Question:
When Minimum Wage is increased by more than 5%, studies have shown a negative impact for one to three years - job loss, reduction of hours, and non-hiring to replace workers leaving - causing a reduction of pay of low pay workers, a 1-3% reduction in teenager hired, and failure of many start-up businesses. I have not found longitudinal studies showing where the economy rebounds from these losses and whether there is a long-term benefit at all for the lower or higher wage workers. Has there been studies going longer showing when the (a) teenage hiring returns to previous levels, (b) hours return to normal for the low pay workers, etc... Is Minimum Wage a permanent negative impact or temporary? ... I've seen what happens statistically for things like holidays - where a sick person will power through the holidays, but then die immediately thereafter, creating an average between "less deaths during the holiday" and "more death just following" matching normal death rates. And studies which show that capital punishment creates a permanent troth with an immediate reduction of several months after a criminal has been executed without a rebound increase afterwards ... just a return to normal levels. .... So which is it, a permanent loss to the economy when we have minimum wage raised that never recovers; a temporary loss to the economy which returns to the previous level but no further; a temporary loss to the economy but a rebound that balances and then return to average; OR a temporary loss to the economy but a long-term gain once everything is considered?

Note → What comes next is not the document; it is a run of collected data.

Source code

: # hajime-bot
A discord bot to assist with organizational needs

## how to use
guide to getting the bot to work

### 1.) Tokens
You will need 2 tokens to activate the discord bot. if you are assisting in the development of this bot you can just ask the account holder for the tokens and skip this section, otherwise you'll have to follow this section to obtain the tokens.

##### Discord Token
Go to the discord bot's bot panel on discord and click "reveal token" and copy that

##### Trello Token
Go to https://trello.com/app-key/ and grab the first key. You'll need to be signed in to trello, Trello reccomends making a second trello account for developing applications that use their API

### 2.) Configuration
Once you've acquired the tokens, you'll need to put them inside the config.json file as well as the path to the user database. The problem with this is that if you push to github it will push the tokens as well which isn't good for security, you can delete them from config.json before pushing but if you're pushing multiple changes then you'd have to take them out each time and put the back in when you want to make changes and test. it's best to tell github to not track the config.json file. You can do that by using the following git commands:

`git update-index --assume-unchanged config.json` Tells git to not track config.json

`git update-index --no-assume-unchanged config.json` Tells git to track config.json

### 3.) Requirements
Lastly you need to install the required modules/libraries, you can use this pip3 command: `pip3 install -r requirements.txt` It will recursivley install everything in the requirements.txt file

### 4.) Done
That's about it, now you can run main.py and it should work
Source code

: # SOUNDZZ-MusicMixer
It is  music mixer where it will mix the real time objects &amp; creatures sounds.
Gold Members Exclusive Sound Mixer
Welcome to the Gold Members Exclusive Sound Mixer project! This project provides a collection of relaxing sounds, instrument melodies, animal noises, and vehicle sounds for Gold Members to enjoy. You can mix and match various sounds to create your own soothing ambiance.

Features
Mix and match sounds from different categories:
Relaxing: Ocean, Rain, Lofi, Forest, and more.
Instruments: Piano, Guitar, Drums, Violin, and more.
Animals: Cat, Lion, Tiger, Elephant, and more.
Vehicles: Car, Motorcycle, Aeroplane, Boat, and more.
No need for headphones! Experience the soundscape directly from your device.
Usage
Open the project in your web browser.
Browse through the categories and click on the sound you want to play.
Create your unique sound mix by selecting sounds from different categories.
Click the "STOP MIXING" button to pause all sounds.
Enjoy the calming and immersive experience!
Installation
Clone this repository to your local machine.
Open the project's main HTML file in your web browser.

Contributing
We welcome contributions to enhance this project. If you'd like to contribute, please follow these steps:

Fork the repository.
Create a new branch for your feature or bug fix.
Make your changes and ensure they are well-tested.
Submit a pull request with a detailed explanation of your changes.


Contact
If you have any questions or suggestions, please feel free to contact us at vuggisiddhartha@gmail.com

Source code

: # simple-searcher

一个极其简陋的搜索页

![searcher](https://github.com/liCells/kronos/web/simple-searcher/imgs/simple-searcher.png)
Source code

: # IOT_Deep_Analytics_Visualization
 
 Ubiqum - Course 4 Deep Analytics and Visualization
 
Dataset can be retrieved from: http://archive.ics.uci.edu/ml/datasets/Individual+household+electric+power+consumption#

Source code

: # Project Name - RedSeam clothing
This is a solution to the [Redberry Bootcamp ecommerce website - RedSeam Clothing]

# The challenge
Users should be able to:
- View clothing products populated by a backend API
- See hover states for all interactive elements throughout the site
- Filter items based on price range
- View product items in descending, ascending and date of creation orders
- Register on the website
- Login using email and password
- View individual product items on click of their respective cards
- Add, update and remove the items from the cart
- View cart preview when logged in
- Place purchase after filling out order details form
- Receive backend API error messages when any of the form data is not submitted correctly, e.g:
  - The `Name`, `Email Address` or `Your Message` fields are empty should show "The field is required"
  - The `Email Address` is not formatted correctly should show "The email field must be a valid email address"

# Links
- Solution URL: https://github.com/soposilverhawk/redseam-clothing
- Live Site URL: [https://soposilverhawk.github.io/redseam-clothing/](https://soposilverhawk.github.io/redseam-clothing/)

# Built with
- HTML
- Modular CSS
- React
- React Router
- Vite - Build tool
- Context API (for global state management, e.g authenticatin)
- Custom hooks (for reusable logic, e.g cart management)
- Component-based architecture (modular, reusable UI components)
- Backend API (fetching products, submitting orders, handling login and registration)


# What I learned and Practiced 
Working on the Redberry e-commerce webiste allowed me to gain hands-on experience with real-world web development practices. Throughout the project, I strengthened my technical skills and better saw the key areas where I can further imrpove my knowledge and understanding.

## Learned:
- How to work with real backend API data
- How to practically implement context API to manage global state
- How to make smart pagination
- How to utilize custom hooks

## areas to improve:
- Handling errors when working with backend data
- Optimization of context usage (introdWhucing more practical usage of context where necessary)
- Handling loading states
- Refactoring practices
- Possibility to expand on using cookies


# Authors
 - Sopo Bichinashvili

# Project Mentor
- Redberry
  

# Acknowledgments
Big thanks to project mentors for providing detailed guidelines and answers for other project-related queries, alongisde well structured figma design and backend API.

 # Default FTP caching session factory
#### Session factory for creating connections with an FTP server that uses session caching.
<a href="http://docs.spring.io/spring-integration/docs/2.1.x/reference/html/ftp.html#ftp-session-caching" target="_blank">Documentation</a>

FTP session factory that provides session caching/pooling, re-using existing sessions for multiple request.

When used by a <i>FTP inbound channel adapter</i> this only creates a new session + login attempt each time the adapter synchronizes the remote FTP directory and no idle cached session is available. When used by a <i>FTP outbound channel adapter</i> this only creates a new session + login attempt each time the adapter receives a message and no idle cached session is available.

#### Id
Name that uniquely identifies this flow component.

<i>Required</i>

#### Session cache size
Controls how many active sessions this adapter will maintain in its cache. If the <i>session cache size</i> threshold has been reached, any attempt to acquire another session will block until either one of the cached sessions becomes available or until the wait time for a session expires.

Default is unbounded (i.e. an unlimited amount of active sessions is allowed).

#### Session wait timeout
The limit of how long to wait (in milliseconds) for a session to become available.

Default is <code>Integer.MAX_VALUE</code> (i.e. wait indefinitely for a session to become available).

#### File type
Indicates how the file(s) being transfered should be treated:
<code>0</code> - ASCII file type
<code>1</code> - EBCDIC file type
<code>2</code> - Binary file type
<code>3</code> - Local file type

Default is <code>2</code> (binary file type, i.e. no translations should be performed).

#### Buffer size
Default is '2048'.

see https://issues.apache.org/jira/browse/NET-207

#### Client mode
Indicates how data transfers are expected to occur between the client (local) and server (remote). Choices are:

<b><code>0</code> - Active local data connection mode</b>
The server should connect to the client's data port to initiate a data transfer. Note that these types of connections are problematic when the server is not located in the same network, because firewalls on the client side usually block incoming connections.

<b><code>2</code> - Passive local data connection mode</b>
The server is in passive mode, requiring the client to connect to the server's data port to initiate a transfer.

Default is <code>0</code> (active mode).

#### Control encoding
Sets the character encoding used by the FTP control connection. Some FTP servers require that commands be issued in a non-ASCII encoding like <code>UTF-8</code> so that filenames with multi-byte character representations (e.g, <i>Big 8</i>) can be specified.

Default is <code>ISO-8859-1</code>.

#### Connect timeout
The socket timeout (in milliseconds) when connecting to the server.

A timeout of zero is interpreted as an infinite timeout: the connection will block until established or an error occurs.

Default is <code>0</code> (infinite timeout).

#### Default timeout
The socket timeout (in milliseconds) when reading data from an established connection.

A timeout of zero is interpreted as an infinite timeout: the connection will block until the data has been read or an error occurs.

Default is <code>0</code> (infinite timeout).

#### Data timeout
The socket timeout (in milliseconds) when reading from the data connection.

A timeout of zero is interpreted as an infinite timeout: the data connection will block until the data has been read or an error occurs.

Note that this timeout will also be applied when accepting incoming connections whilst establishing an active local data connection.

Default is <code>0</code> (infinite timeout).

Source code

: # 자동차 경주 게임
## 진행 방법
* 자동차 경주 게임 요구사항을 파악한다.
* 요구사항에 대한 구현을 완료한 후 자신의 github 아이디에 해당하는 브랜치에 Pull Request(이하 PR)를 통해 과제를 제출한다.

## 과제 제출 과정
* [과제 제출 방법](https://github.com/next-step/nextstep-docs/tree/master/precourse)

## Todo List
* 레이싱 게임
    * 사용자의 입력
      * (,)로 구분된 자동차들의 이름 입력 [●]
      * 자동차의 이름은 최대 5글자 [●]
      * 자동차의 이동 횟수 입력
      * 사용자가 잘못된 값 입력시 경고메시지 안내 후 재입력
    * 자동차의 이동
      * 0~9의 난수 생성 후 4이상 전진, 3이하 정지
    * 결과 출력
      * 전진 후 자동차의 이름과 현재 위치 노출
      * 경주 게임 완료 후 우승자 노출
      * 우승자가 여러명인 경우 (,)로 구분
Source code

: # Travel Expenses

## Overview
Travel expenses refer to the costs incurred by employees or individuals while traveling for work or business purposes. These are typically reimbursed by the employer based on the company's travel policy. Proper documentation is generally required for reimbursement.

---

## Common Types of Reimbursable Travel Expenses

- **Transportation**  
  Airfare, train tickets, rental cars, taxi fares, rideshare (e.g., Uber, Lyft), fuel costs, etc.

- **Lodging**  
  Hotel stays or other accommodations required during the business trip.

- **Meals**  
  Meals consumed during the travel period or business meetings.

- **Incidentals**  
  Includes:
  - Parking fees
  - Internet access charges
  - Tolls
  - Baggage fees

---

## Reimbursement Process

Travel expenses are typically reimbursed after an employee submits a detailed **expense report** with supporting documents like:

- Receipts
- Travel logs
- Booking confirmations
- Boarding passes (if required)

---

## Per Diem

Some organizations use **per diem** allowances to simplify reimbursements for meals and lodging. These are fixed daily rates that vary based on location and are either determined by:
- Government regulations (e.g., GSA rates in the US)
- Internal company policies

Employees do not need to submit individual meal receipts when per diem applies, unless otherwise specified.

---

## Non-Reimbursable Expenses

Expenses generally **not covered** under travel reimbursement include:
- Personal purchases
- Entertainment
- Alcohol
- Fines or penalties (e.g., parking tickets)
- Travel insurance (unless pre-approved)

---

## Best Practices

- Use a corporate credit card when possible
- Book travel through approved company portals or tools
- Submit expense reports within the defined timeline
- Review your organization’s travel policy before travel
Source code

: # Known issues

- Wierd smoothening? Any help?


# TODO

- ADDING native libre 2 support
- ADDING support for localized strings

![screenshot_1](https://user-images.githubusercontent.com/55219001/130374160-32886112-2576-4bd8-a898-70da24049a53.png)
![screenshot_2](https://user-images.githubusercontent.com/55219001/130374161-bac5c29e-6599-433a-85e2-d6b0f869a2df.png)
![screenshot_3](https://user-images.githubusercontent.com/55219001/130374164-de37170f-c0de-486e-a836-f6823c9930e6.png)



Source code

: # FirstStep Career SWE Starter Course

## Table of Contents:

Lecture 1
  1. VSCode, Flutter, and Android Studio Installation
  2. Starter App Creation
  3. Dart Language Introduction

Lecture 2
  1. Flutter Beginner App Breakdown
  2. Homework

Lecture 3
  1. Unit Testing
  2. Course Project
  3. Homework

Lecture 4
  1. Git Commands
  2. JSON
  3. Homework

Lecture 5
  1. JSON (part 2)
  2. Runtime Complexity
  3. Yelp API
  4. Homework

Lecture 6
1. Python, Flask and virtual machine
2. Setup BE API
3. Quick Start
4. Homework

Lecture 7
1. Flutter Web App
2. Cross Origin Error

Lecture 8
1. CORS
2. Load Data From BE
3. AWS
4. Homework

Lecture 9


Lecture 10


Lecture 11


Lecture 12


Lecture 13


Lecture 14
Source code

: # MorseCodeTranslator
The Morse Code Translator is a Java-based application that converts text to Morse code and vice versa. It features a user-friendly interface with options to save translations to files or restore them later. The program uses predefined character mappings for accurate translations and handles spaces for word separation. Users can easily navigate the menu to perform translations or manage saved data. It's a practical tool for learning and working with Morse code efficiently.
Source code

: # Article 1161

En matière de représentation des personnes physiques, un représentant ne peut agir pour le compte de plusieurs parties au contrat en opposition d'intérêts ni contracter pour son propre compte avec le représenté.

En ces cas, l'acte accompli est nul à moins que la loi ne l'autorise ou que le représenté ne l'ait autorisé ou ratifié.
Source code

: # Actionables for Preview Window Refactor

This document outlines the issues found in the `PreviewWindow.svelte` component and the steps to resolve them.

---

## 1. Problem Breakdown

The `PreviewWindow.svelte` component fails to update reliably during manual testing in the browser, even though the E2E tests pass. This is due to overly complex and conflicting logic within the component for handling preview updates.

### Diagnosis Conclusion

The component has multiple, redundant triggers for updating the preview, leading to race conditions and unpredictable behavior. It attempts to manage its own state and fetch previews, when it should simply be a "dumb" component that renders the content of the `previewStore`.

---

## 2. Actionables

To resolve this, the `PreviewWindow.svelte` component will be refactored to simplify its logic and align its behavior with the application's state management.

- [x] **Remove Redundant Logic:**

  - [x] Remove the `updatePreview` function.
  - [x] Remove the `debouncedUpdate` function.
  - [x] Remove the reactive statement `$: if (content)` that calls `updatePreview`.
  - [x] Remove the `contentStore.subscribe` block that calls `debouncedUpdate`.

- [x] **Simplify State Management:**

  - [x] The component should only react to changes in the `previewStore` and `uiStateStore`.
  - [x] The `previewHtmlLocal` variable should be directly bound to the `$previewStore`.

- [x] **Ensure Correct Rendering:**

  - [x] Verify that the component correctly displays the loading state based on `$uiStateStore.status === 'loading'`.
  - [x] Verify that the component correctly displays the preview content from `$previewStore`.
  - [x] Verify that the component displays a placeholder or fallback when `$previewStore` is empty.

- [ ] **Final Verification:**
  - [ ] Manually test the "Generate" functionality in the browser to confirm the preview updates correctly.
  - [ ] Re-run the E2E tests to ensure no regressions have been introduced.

Everything I have found indicates a permanent loss to the economy with no upside and that just doesn't make sense to me as yet. If there are longer studies, I would appreciate finding out about them. Asking because I would like to support a higher minimum wage, especially for tip-income wages, but based on the evidence I have found I cannot.Answer:
The adverse effects of the minimum wage depend on how high it is compared to the prevailing wage in the area. Because wages are higher in San Francisco than Des Moines, a $15 minimum wage in San Francisco, where the median wage is $25.11, is the equivalent of an $11.76 minimum wage in Des Moines, where the median wage is $19.69, or a minimum wage of just over $10 in rural Iowa. A $15 minimum wage would be disastrous in rural Iowa and would only have small effects in San Francisco. How long the negative effects of minimum wage lasts depends on whether it changes over time or stays fixed. Our national minimum wage has not been adjusted since 2009 (see the figure below) and its purchasing power has fallen 16% since then. The 10% increase in the minimum wage in 2009 lowered employment by about 1% relative to what it would have been without the increase. This modest negative effect on employment dissipated over time as inflation and labor productivity increased prevailing wages and lowered the minimum wage relative to the median. However, if the minimum wage were to rise every rises every year, as it would if it were indexed to inflation for example, then the negative effects would persist.